## DIRECTIONS
Everything in the records must be copied exactly except the pictures.

------------------------------------------------

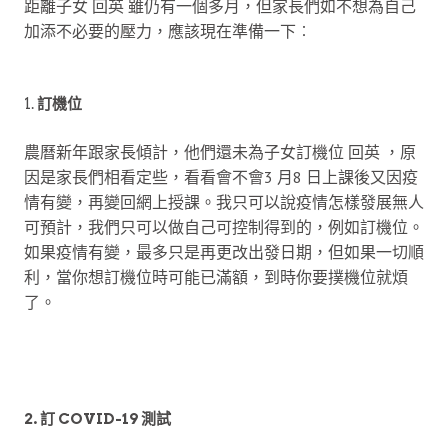
距離子女 回英 雖仍有一個多月，但家長們如不想為自己
加添不必要的壓力，應該現在準備一下︰
1.
訂機位
農曆新年跟家長傾計，他們還未為子女訂機位 回英 ，原
因是家長們相看定些，看看會不會3 月8 日上課後又因疫
情有變，再變回網上授課。我只可以說疫情怎樣發展無人
可預計，我們只可以做自己可控制得到的，例如訂機位。
如果疫情有變，最多只是再更改出發日期，但如果一切順
利，當你想訂機位時可能已滿額，到時你要撲機位就煩
了。
2.
訂 COVID-19 測試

------------------------------------------------

## EXPECTED ANSWER
距離子女 回英 雖仍有一個多月，但家長們如不想為自己
加添不必要的壓力，應該現在準備一下︰
1.
訂機位
農曆新年跟家長傾計，他們還未為子女訂機位 回英 ，原
因是家長們相看定些，看看會不會3 月8 日上課後又因疫
情有變，再變回網上授課。我只可以說疫情怎樣發展無人
可預計，我們只可以做自己可控制得到的，例如訂機位。
如果疫情有變，最多只是再更改出發日期，但如果一切順
利，當你想訂機位時可能已滿額，到時你要撲機位就煩
了。
2.
訂 COVID-19 測試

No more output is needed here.